Main range of the Caucasus Mountains

The Lesser Caucasus or Lesser Caucasus Mountains, also called Caucasus Minor, is the second of the two main ranges of the Caucasus Mountains, of length about 600 km. The western portion of the Lesser Caucasus overlaps and converges with east Turkey and northwest Iran. It runs parallel to the Greater Caucasus, traversing through the Armenian highlands, at a distance averaging about 100 km south from the Likhi Range (Georgia), and limits east Turkey from the north and north-east. It is connected with the Pontic range and separated from it by the Kolkhida Lowland (Georgia) in the west and Kura-Aras Lowland (Azerbaijan) (by the Kura River) in the east.

==Description==
The highest peak is Aragats in Armenia, 4090 m.

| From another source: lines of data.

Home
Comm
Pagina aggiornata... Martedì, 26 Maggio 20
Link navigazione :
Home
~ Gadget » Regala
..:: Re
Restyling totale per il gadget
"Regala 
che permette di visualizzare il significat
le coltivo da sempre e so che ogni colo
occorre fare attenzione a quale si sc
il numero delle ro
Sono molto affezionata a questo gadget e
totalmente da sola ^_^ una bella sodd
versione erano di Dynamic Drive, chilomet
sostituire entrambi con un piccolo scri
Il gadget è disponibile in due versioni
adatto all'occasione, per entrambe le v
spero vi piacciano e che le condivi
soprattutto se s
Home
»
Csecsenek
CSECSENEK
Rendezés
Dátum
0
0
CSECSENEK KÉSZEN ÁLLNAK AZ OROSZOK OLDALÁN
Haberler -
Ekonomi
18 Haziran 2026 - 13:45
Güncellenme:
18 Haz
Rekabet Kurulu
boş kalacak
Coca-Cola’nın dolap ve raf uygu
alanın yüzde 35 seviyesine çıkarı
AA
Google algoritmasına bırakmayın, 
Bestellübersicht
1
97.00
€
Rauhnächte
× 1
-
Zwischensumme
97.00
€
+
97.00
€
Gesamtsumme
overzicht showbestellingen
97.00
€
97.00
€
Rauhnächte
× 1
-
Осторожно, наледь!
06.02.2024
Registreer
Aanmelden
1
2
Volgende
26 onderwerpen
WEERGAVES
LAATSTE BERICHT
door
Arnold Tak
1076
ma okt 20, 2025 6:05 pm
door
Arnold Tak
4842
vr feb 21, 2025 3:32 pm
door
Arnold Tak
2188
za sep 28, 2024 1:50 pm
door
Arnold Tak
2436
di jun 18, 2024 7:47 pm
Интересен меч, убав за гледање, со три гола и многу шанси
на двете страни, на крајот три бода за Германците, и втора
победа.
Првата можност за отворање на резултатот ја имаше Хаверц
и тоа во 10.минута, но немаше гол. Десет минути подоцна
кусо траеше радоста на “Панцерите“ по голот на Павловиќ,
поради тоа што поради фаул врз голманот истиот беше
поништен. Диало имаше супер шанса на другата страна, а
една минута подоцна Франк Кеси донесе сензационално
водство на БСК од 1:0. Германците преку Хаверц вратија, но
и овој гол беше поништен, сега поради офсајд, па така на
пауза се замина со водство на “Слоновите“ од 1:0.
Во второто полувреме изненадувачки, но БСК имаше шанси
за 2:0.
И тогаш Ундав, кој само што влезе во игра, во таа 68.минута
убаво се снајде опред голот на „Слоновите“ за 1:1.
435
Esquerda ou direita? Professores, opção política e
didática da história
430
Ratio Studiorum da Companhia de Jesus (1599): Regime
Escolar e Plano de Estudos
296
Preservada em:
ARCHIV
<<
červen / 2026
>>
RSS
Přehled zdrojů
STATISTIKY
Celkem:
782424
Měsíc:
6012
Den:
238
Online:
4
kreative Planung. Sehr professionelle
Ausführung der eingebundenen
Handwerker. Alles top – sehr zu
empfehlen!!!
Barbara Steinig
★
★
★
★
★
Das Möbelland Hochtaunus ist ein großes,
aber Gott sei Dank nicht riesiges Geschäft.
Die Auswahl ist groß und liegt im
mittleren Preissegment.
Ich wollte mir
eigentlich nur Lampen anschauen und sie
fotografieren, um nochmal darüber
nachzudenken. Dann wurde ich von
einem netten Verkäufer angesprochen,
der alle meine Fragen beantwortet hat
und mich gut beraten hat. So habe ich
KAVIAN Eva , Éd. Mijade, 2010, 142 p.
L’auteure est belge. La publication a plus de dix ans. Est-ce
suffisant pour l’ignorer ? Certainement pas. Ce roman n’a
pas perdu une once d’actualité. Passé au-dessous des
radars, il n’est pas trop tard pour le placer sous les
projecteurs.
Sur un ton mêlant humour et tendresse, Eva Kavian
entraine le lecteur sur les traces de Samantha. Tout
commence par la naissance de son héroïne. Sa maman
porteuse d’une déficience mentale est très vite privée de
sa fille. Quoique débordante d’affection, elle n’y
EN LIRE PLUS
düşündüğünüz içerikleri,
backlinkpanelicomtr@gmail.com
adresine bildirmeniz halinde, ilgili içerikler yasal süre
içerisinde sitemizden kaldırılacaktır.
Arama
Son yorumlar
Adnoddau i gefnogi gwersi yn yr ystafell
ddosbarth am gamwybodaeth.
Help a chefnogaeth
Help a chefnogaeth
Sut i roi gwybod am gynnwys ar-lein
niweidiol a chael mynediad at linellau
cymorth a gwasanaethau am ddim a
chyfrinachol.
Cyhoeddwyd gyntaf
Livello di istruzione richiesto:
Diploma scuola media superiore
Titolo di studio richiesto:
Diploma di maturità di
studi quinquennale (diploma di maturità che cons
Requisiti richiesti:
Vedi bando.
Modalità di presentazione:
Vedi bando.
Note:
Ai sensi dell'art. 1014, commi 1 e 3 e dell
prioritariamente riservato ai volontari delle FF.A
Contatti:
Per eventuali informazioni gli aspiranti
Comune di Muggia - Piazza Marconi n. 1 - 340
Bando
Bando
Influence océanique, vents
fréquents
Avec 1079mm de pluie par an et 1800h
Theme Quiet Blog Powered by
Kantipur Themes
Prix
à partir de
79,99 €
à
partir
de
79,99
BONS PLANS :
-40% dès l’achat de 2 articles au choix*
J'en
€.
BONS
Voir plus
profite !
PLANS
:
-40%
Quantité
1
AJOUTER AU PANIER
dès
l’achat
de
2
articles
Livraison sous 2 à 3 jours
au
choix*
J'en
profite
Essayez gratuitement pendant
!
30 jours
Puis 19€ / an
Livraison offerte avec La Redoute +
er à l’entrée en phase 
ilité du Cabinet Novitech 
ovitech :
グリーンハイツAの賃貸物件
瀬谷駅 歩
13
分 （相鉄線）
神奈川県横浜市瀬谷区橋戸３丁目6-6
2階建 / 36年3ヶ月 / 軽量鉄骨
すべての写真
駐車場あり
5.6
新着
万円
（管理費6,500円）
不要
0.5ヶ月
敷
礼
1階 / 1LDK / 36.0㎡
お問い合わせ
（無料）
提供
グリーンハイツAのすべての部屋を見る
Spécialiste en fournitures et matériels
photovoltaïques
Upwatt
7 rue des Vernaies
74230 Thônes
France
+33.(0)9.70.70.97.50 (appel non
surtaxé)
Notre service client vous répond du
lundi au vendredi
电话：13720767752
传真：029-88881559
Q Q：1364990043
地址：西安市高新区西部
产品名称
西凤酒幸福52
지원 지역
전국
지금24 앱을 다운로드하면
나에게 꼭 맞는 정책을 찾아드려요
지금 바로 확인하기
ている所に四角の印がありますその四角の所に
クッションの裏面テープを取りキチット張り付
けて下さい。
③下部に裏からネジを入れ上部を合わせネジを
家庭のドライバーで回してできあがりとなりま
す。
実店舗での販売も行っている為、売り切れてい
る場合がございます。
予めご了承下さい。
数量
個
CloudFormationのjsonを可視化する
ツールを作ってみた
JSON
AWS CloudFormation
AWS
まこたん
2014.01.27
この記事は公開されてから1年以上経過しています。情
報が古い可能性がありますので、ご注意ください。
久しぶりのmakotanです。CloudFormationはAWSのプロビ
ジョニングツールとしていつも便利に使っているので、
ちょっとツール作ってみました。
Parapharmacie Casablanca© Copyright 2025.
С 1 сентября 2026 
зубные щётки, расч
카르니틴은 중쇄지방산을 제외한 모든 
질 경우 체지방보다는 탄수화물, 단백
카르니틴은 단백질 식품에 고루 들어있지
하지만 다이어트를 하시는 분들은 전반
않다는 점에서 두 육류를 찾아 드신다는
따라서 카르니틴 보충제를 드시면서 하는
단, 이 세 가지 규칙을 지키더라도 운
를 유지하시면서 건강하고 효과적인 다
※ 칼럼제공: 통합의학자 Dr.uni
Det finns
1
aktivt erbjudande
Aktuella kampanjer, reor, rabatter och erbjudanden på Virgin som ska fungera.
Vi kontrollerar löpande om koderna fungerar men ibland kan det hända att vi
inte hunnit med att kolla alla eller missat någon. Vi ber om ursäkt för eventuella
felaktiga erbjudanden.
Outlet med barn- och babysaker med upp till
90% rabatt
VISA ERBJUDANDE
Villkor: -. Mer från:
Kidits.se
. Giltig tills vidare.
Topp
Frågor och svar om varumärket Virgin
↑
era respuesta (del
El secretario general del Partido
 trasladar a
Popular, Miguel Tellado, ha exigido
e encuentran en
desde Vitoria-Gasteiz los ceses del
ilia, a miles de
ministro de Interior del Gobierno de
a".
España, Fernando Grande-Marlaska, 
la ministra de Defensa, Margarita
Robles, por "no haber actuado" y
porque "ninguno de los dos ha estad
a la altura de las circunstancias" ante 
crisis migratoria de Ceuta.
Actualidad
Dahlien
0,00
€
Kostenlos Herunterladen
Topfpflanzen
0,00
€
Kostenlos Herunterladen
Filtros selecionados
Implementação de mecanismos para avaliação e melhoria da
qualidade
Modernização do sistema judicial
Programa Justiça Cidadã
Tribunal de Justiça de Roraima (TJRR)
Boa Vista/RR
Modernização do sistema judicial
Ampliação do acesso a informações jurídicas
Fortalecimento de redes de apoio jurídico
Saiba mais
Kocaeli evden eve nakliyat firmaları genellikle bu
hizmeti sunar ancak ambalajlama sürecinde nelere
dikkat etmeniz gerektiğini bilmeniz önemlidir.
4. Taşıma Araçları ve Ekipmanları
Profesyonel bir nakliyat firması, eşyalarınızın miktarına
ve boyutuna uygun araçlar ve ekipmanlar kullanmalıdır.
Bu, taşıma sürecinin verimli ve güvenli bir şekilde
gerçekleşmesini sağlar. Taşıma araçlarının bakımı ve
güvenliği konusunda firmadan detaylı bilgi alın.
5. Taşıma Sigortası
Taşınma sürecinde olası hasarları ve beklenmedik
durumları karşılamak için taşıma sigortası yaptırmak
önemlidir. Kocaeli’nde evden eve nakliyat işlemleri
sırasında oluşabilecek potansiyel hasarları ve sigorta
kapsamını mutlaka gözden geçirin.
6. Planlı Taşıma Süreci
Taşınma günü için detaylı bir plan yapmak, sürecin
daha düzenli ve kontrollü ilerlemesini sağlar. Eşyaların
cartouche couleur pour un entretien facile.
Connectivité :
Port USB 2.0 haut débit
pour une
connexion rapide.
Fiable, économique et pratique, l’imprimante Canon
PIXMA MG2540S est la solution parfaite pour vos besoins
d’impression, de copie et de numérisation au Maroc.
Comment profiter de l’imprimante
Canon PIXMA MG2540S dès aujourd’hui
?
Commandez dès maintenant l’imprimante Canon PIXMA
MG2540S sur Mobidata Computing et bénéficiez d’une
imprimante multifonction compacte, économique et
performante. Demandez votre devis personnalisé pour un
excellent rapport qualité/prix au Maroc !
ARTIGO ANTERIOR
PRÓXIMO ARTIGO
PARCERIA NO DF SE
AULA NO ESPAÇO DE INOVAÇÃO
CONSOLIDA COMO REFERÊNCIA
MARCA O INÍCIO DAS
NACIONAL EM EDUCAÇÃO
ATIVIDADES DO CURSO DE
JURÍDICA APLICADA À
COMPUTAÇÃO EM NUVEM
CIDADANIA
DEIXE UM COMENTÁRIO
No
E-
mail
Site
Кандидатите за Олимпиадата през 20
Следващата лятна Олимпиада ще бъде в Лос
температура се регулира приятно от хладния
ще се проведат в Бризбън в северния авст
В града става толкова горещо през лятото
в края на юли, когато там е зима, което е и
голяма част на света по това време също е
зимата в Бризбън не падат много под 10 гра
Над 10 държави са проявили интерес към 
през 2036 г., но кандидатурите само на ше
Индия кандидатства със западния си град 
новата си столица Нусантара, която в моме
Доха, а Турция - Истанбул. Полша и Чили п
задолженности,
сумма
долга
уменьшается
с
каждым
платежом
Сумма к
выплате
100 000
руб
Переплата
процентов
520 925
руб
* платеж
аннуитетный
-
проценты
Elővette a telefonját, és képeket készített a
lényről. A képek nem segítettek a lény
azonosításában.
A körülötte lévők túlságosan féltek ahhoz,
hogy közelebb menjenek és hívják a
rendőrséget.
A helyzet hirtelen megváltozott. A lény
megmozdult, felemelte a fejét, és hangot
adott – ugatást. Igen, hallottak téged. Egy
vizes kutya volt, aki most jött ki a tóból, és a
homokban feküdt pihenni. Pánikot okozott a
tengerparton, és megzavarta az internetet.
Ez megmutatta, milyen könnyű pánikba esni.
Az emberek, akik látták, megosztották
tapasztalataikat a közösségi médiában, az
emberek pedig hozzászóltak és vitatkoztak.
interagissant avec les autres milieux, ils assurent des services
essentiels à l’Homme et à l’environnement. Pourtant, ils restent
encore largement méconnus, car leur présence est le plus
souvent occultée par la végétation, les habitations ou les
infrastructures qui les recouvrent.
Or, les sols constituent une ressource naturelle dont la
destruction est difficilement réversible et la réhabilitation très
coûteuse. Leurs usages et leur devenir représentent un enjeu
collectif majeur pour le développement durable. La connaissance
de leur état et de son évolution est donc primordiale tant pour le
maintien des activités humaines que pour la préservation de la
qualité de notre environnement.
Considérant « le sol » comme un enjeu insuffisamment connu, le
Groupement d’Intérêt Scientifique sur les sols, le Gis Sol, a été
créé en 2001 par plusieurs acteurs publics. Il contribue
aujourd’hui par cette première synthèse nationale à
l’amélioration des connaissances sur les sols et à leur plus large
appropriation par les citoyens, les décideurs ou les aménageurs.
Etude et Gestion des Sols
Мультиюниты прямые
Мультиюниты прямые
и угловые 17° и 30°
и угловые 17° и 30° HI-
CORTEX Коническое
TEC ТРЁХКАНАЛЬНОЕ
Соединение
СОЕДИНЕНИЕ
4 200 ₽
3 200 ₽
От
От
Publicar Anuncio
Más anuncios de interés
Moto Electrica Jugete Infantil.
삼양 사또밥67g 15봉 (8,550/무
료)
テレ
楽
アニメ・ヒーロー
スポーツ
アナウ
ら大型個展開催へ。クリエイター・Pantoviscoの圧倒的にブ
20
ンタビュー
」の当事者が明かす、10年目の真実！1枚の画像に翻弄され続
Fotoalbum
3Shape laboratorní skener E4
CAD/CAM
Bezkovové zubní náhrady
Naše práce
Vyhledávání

The borders between Georgia, Turkey, Armenia, Azerbaijan and Iran run through the range, although its crest does not usually define the border. The range was historically called Anticaucasus or Anti-Caucasus (Greek: Αντι-Καύκασος, Russian: Антикавка́з, Анти-Кавка́з). This usage is commonly found in older sources. Current usage tends towards using the name Lesser Caucasus, but Anti-caucasus can still be found in modern texts.